Provide the records once more, identical to the original.
+ + + + +
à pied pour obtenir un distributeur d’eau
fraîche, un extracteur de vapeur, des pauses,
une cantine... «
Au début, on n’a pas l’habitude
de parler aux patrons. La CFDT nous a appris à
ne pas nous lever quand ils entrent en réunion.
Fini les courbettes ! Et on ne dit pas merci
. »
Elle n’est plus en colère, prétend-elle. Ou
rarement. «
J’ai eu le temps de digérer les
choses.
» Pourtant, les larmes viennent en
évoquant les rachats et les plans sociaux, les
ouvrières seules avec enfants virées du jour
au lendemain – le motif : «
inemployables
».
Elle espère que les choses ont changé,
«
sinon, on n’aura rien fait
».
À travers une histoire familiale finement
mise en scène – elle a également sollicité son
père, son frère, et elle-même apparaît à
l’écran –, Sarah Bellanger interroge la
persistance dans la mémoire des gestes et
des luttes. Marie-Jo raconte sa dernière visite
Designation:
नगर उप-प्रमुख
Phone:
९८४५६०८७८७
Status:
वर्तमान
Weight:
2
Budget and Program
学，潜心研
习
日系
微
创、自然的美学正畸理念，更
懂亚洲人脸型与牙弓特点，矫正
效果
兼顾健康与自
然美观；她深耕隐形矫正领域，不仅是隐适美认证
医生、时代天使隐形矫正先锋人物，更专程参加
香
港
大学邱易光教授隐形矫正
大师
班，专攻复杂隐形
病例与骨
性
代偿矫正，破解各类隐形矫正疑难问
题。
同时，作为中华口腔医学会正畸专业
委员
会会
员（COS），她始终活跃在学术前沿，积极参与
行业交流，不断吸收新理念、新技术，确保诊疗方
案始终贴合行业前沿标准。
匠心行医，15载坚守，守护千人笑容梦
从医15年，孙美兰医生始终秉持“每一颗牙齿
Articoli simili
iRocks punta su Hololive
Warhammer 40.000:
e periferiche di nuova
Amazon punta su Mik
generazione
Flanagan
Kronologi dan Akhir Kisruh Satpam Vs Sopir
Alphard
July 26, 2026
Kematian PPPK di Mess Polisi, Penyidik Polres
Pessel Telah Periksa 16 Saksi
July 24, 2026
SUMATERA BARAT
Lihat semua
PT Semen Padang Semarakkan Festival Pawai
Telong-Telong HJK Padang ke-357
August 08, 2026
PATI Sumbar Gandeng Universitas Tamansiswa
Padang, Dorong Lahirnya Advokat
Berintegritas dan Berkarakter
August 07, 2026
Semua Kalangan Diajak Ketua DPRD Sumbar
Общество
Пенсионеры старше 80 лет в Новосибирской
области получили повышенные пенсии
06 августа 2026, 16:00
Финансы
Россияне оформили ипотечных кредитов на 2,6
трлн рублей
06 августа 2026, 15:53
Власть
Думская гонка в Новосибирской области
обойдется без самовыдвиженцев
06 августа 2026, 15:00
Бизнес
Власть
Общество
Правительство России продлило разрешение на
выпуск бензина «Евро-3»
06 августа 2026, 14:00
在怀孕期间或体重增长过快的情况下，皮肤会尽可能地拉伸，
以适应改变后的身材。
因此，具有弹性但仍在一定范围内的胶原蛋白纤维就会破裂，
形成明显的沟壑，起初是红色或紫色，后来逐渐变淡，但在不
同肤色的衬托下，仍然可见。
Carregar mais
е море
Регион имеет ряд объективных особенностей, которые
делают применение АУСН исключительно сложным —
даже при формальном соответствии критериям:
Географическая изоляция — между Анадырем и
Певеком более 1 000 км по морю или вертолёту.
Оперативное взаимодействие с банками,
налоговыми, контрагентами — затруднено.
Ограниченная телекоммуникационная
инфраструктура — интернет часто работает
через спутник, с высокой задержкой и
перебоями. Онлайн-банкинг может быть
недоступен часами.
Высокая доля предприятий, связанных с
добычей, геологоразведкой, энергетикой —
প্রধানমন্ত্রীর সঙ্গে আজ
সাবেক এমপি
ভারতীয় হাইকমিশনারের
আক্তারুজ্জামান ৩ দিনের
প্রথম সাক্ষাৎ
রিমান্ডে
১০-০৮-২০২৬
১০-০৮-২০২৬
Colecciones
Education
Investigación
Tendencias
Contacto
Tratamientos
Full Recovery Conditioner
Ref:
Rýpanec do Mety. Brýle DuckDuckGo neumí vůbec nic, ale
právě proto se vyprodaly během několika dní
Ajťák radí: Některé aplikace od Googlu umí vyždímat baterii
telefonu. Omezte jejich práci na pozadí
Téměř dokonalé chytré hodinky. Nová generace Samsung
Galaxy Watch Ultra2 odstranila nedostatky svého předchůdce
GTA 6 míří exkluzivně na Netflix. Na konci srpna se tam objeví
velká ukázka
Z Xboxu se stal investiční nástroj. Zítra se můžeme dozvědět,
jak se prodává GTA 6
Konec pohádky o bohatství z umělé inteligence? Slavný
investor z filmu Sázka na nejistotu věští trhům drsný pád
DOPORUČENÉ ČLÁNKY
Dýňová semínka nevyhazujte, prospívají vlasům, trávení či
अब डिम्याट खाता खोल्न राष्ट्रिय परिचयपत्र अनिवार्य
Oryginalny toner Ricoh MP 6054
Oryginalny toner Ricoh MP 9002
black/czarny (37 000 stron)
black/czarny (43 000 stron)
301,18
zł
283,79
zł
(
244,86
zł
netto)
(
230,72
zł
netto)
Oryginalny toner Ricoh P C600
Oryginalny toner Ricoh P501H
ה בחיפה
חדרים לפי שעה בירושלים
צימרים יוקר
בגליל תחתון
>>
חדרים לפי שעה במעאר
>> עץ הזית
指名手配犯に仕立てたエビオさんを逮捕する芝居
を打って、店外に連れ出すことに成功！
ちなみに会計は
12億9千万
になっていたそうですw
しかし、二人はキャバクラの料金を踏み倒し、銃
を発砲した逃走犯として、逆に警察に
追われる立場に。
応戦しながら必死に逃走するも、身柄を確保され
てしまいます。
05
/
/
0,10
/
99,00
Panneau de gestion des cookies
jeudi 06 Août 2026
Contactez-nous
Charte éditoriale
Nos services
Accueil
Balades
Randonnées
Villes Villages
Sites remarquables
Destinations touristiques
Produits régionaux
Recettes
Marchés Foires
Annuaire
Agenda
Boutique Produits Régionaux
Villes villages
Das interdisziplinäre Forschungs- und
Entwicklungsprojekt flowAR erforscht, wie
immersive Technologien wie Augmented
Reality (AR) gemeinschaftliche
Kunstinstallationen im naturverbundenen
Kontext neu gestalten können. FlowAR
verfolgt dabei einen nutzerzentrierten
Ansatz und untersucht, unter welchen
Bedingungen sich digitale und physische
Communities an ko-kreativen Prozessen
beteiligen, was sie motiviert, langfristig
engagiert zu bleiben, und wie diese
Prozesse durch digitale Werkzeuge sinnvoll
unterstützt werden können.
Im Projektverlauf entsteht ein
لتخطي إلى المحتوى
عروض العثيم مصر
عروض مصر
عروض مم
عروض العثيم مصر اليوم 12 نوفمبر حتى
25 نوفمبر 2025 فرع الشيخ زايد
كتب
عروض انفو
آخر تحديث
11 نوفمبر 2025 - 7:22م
+ + + + +
## Solved problem
à pied pour obtenir un distributeur d’eau
fraîche, un extracteur de vapeur, des pauses,
une cantine... «
Au début, on n’a pas l’habitude
de parler aux patrons. La CFDT nous a appris à
ne pas nous lever quand ils entrent en réunion.
Fini les courbettes ! Et on ne dit pas merci
. »
Elle n’est plus en colère, prétend-elle. Ou
rarement. «
J’ai eu le temps de digérer les
choses.
» Pourtant, les larmes viennent en
évoquant les rachats et les plans sociaux, les
ouvrières seules avec enfants virées du jour
au lendemain – le motif : «
inemployables
».
Elle espère que les choses ont changé,
«
sinon, on n’aura rien fait
».
À travers une histoire familiale finement
mise en scène – elle a également sollicité son
père, son frère, et elle-même apparaît à
l’écran –, Sarah Bellanger interroge la
persistance dans la mémoire des gestes et
des luttes. Marie-Jo raconte sa dernière visite
Designation:
नगर उप-प्रमुख
Phone:
९८४५६०८७८७
Status:
वर्तमान
Weight:
2
Budget and Program
学，潜心研
习
日系
微
创、自然的美学正畸理念，更
懂亚洲人脸型与牙弓特点，矫正
效果
兼顾健康与自
然美观；她深耕隐形矫正领域，不仅是隐适美认证
医生、时代天使隐形矫正先锋人物，更专程参加
香
港
大学邱易光教授隐形矫正
大师
班，专攻复杂隐形
病例与骨
性
代偿矫正，破解各类隐形矫正疑难问
题。
同时，作为中华口腔医学会正畸专业
委员
会会
员（COS），她始终活跃在学术前沿，积极参与
行业交流，不断吸收新理念、新技术，确保诊疗方
案始终贴合行业前沿标准。
匠心行医，15载坚守，守护千人笑容梦
从医15年，孙美兰医生始终秉持“每一颗牙齿
Articoli simili
iRocks punta su Hololive
Warhammer 40.000:
e periferiche di nuova
Amazon punta su Mik
generazione
Flanagan
Kronologi dan Akhir Kisruh Satpam Vs Sopir
Alphard
July 26, 2026
Kematian PPPK di Mess Polisi, Penyidik Polres
Pessel Telah Periksa 16 Saksi
July 24, 2026
SUMATERA BARAT
Lihat semua
PT Semen Padang Semarakkan Festival Pawai
Telong-Telong HJK Padang ke-357
August 08, 2026
PATI Sumbar Gandeng Universitas Tamansiswa
Padang, Dorong Lahirnya Advokat
Berintegritas dan Berkarakter
August 07, 2026
Semua Kalangan Diajak Ketua DPRD Sumbar
Общество
Пенсионеры старше 80 лет в Новосибирской
области получили повышенные пенсии
06 августа 2026, 16:00
Финансы
Россияне оформили ипотечных кредитов на 2,6
трлн рублей
06 августа 2026, 15:53
Власть
Думская гонка в Новосибирской области
обойдется без самовыдвиженцев
06 августа 2026, 15:00
Бизнес
Власть
Общество
Правительство России продлило разрешение на
выпуск бензина «Евро-3»
06 августа 2026, 14:00
在怀孕期间或体重增长过快的情况下，皮肤会尽可能地拉伸，
以适应改变后的身材。
因此，具有弹性但仍在一定范围内的胶原蛋白纤维就会破裂，
形成明显的沟壑，起初是红色或紫色，后来逐渐变淡，但在不
同肤色的衬托下，仍然可见。
Carregar mais
е море
Регион имеет ряд объективных особенностей, которые
делают применение АУСН исключительно сложным —
даже при формальном соответствии критериям:
Географическая изоляция — между Анадырем и
Певеком более 1 000 км по морю или вертолёту.
Оперативное взаимодействие с банками,
налоговыми, контрагентами — затруднено.
Ограниченная телекоммуникационная
инфраструктура — интернет часто работает
через спутник, с высокой задержкой и
перебоями. Онлайн-банкинг может быть
недоступен часами.
Высокая доля предприятий, связанных с
добычей, геологоразведкой, энергетикой —
প্রধানমন্ত্রীর সঙ্গে আজ
সাবেক এমপি
ভারতীয় হাইকমিশনারের
আক্তারুজ্জামান ৩ দিনের
প্রথম সাক্ষাৎ
রিমান্ডে
১০-০৮-২০২৬
১০-০৮-২০২৬
Colecciones
Education
Investigación
Tendencias
Contacto
Tratamientos
Full Recovery Conditioner
Ref:
Rýpanec do Mety. Brýle DuckDuckGo neumí vůbec nic, ale
právě proto se vyprodaly během několika dní
Ajťák radí: Některé aplikace od Googlu umí vyždímat baterii
telefonu. Omezte jejich práci na pozadí
Téměř dokonalé chytré hodinky. Nová generace Samsung
Galaxy Watch Ultra2 odstranila nedostatky svého předchůdce
GTA 6 míří exkluzivně na Netflix. Na konci srpna se tam objeví
velká ukázka
Z Xboxu se stal investiční nástroj. Zítra se můžeme dozvědět,
jak se prodává GTA 6
Konec pohádky o bohatství z umělé inteligence? Slavný
investor z filmu Sázka na nejistotu věští trhům drsný pád
DOPORUČENÉ ČLÁNKY
Dýňová semínka nevyhazujte, prospívají vlasům, trávení či
अब डिम्याट खाता खोल्न राष्ट्रिय परिचयपत्र अनिवार्य
Oryginalny toner Ricoh MP 6054
Oryginalny toner Ricoh MP 9002
black/czarny (37 000 stron)
black/czarny (43 000 stron)
301,18
zł
283,79
zł
(
244,86
zł
netto)
(
230,72
zł
netto)
Oryginalny toner Ricoh P C600
Oryginalny toner Ricoh P501H
ה בחיפה
חדרים לפי שעה בירושלים
צימרים יוקר
בגליל תחתון
>>
חדרים לפי שעה במעאר
>> עץ הזית
指名手配犯に仕立てたエビオさんを逮捕する芝居
を打って、店外に連れ出すことに成功！
ちなみに会計は
12億9千万
になっていたそうですw
しかし、二人はキャバクラの料金を踏み倒し、銃
を発砲した逃走犯として、逆に警察に
追われる立場に。
応戦しながら必死に逃走するも、身柄を確保され
てしまいます。
05
/
/
0,10
/
99,00
Panneau de gestion des cookies
jeudi 06 Août 2026
Contactez-nous
Charte éditoriale
Nos services
Accueil
Balades
Randonnées
Villes Villages
Sites remarquables
Destinations touristiques
Produits régionaux
Recettes
Marchés Foires
Annuaire
Agenda
Boutique Produits Régionaux
Villes villages
Das interdisziplinäre Forschungs- und
Entwicklungsprojekt flowAR erforscht, wie
immersive Technologien wie Augmented
Reality (AR) gemeinschaftliche
Kunstinstallationen im naturverbundenen
Kontext neu gestalten können. FlowAR
verfolgt dabei einen nutzerzentrierten
Ansatz und untersucht, unter welchen
Bedingungen sich digitale und physische
Communities an ko-kreativen Prozessen
beteiligen, was sie motiviert, langfristig
engagiert zu bleiben, und wie diese
Prozesse durch digitale Werkzeuge sinnvoll
unterstützt werden können.
Im Projektverlauf entsteht ein
لتخطي إلى المحتوى
عروض العثيم مصر
عروض مصر
عروض مم
عروض العثيم مصر اليوم 12 نوفمبر حتى
25 نوفمبر 2025 فرع الشيخ زايد
كتب
عروض انفو
آخر تحديث
11 نوفمبر 2025 - 7:22م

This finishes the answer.